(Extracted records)
===

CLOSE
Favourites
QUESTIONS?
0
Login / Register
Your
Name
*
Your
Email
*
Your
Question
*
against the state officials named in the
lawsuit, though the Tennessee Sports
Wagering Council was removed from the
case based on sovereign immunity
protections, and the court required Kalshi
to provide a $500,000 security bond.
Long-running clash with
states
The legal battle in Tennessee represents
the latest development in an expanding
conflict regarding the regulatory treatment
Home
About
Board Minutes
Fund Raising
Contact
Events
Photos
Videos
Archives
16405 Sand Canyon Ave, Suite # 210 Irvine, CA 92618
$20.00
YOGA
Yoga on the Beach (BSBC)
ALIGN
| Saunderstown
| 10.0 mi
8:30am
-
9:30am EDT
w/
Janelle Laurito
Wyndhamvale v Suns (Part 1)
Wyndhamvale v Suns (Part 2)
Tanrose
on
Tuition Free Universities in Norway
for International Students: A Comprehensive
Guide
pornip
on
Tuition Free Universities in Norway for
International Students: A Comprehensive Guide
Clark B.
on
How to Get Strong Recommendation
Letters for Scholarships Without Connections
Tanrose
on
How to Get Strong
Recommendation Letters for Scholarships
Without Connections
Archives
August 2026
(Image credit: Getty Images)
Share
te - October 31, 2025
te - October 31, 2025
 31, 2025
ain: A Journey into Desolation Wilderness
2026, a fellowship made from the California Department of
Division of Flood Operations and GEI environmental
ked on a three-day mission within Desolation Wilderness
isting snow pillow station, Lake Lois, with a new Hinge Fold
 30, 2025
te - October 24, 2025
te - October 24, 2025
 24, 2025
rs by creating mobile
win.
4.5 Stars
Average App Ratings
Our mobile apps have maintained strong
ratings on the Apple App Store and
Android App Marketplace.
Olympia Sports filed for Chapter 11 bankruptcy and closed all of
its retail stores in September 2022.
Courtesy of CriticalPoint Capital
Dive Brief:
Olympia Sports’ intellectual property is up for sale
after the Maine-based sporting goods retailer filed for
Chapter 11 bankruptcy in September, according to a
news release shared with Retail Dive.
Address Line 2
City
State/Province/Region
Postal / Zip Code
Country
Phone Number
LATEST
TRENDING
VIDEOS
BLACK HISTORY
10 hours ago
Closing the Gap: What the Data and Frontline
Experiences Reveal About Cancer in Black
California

===

- **AIM OF THE TASK**:
Pull every line containing the string "Scholarships" out of the data above and copy it.

- **FINISHED TASK**:
Letters for Scholarships Without Connections
Recommendation Letters for Scholarships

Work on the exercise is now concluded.